Problem to solve =
Copy each line below exactly.

Supplied records =
--------------------

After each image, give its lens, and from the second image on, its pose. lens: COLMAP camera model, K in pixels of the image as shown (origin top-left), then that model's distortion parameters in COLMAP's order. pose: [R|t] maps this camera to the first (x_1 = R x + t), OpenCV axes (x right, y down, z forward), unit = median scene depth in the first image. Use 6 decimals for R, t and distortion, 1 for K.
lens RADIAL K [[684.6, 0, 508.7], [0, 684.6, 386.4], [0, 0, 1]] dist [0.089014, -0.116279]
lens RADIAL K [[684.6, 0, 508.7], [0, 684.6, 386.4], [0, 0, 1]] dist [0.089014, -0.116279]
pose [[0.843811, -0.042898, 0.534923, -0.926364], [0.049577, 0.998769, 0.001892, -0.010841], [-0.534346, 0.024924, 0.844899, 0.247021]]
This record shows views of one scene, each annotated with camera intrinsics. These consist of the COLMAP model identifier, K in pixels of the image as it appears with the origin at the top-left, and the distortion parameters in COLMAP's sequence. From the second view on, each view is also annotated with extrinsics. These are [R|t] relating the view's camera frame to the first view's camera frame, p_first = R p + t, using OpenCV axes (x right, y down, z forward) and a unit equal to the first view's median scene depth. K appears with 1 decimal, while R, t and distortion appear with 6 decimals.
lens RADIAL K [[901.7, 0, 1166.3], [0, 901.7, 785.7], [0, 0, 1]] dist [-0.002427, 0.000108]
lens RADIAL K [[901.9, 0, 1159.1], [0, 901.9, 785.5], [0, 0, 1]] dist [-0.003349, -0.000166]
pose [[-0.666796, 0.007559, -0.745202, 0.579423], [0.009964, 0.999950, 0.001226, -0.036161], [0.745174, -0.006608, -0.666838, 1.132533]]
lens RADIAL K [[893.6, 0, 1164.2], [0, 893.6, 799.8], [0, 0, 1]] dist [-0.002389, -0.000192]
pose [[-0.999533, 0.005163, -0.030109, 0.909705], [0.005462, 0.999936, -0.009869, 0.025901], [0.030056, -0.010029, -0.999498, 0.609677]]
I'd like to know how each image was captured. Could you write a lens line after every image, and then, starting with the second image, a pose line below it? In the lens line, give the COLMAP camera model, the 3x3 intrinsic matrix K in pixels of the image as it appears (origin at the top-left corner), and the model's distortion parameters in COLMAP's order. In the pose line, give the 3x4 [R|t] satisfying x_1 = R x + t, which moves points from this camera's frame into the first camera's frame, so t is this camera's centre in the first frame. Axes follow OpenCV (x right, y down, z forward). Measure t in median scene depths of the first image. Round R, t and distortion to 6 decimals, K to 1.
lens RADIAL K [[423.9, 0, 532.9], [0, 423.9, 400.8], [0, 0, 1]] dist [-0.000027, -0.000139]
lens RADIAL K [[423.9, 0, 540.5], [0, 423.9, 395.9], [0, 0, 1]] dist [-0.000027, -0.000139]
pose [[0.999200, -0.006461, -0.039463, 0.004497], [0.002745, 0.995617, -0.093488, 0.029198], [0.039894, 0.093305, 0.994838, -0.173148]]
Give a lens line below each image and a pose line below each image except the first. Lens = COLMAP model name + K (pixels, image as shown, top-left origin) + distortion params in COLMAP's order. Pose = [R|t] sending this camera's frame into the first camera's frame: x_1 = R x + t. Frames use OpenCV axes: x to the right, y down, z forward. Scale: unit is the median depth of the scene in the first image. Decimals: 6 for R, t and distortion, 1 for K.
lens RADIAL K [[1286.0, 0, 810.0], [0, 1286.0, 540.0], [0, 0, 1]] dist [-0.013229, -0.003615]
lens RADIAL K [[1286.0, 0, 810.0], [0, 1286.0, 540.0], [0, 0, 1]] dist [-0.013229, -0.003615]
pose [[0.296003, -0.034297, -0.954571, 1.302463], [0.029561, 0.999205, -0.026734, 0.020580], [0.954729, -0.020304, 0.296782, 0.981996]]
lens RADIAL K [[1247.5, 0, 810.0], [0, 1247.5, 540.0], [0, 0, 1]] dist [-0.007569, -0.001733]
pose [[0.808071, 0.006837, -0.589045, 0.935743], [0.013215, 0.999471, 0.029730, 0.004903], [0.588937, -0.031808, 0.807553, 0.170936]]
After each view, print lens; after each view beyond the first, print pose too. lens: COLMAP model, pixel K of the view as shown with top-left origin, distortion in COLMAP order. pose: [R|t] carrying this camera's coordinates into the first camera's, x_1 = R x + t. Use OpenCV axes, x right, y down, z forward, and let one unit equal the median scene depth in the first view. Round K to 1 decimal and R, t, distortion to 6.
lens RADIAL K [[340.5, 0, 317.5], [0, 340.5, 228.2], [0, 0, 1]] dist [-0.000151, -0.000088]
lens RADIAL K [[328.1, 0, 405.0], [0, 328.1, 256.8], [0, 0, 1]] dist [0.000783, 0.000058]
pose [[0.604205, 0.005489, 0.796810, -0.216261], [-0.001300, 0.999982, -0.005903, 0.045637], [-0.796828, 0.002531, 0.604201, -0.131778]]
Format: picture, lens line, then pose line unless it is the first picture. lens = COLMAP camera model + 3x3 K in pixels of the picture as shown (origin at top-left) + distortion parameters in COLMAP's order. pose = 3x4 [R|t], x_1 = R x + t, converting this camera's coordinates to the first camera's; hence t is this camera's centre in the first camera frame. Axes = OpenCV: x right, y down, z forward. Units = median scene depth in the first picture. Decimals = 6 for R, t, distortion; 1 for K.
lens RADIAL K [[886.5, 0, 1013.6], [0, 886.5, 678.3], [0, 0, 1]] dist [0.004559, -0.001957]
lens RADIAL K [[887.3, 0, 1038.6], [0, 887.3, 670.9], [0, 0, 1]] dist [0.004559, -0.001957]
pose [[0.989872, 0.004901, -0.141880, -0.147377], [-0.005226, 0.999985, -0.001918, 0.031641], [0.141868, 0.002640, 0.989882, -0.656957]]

--------------------

Your response =
After each image, give its lens, and from the second image on, its pose. lens: COLMAP camera model, K in pixels of the image as shown (origin top-left), then that model's distortion parameters in COLMAP's order. pose: [R|t] maps this camera to the first (x_1 = R x + t), OpenCV axes (x right, y down, z forward), unit = median scene depth in the first image. Use 6 decimals for R, t and distortion, 1 for K.
lens RADIAL K [[684.6, 0, 508.7], [0, 684.6, 386.4], [0, 0, 1]] dist [0.089014, -0.116279]
lens RADIAL K [[684.6, 0, 508.7], [0, 684.6, 386.4], [0, 0, 1]] dist [0.089014, -0.116279]
pose [[0.843811, -0.042898, 0.534923, -0.926364], [0.049577, 0.998769, 0.001892, -0.010841], [-0.534346, 0.024924, 0.844899, 0.247021]]
This record shows views of one scene, each annotated with camera intrinsics. These consist of the COLMAP model identifier, K in pixels of the image as it appears with the origin at the top-left, and the distortion parameters in COLMAP's sequence. From the second view on, each view is also annotated with extrinsics. These are [R|t] relating the view's camera frame to the first view's camera frame, p_first = R p + t, using OpenCV axes (x right, y down, z forward) and a unit equal to the first view's median scene depth. K appears with 1 decimal, while R, t and distortion appear with 6 decimals.
lens RADIAL K [[901.7, 0, 1166.3], [0, 901.7, 785.7], [0, 0, 1]] dist [-0.002427, 0.000108]
lens RADIAL K [[901.9, 0, 1159.1], [0, 901.9, 785.5], [0, 0, 1]] dist [-0.003349, -0.000166]
pose [[-0.666796, 0.007559, -0.745202, 0.579423], [0.009964, 0.999950, 0.001226, -0.036161], [0.745174, -0.006608, -0.666838, 1.132533]]
lens RADIAL K [[893.6, 0, 1164.2], [0, 893.6, 799.8], [0, 0, 1]] dist [-0.002389, -0.000192]
pose [[-0.999533, 0.005163, -0.030109, 0.909705], [0.005462, 0.999936, -0.009869, 0.025901], [0.030056, -0.010029, -0.999498, 0.609677]]
I'd like to know how each image was captured. Could you write a lens line after every image, and then, starting with the second image, a pose line below it? In the lens line, give the COLMAP camera model, the 3x3 intrinsic matrix K in pixels of the image as it appears (origin at the top-left corner), and the model's distortion parameters in COLMAP's order. In the pose line, give the 3x4 [R|t] satisfying x_1 = R x + t, which moves points from this camera's frame into the first camera's frame, so t is this camera's centre in the first frame. Axes follow OpenCV (x right, y down, z forward). Measure t in median scene depths of the first image. Round R, t and distortion to 6 decimals, K to 1.
lens RADIAL K [[423.9, 0, 532.9], [0, 423.9, 400.8], [0, 0, 1]] dist [-0.000027, -0.000139]
lens RADIAL K [[423.9, 0, 540.5], [0, 423.9, 395.9], [0, 0, 1]] dist [-0.000027, -0.000139]
pose [[0.999200, -0.006461, -0.039463, 0.004497], [0.002745, 0.995617, -0.093488, 0.029198], [0.039894, 0.093305, 0.994838, -0.173148]]
Give a lens line below each image and a pose line below each image except the first. Lens = COLMAP model name + K (pixels, image as shown, top-left origin) + distortion params in COLMAP's order. Pose = [R|t] sending this camera's frame into the first camera's frame: x_1 = R x + t. Frames use OpenCV axes: x to the right, y down, z forward. Scale: unit is the median depth of the scene in the first image. Decimals: 6 for R, t and distortion, 1 for K.
lens RADIAL K [[1286.0, 0, 810.0], [0, 1286.0, 540.0], [0, 0, 1]] dist [-0.013229, -0.003615]
lens RADIAL K [[1286.0, 0, 810.0], [0, 1286.0, 540.0], [0, 0, 1]] dist [-0.013229, -0.003615]
pose [[0.296003, -0.034297, -0.954571, 1.302463], [0.029561, 0.999205, -0.026734, 0.020580], [0.954729, -0.020304, 0.296782, 0.981996]]
lens RADIAL K [[1247.5, 0, 810.0], [0, 1247.5, 540.0], [0, 0, 1]] dist [-0.007569, -0.001733]
pose [[0.808071, 0.006837, -0.589045, 0.935743], [0.013215, 0.999471, 0.029730, 0.004903], [0.588937, -0.031808, 0.807553, 0.170936]]
After each view, print lens; after each view beyond the first, print pose too. lens: COLMAP model, pixel K of the view as shown with top-left origin, distortion in COLMAP order. pose: [R|t] carrying this camera's coordinates into the first camera's, x_1 = R x + t. Use OpenCV axes, x right, y down, z forward, and let one unit equal the median scene depth in the first view. Round K to 1 decimal and R, t, distortion to 6.
lens RADIAL K [[340.5, 0, 317.5], [0, 340.5, 228.2], [0, 0, 1]] dist [-0.000151, -0.000088]
lens RADIAL K [[328.1, 0, 405.0], [0, 328.1, 256.8], [0, 0, 1]] dist [0.000783, 0.000058]
pose [[0.604205, 0.005489, 0.796810, -0.216261], [-0.001300, 0.999982, -0.005903, 0.045637], [-0.796828, 0.002531, 0.604201, -0.131778]]
Format: picture, lens line, then pose line unless it is the first picture. lens = COLMAP camera model + 3x3 K in pixels of the picture as shown (origin at top-left) + distortion parameters in COLMAP's order. pose = 3x4 [R|t], x_1 = R x + t, converting this camera's coordinates to the first camera's; hence t is this camera's centre in the first camera frame. Axes = OpenCV: x right, y down, z forward. Units = median scene depth in the first picture. Decimals = 6 for R, t, distortion; 1 for K.
lens RADIAL K [[886.5, 0, 1013.6], [0, 886.5, 678.3], [0, 0, 1]] dist [0.004559, -0.001957]
lens RADIAL K [[887.3, 0, 1038.6], [0, 887.3, 670.9], [0, 0, 1]] dist [0.004559, -0.001957]
pose [[0.989872, 0.004901, -0.141880, -0.147377], [-0.005226, 0.999985, -0.001918, 0.031641], [0.141868, 0.002640, 0.989882, -0.656957]]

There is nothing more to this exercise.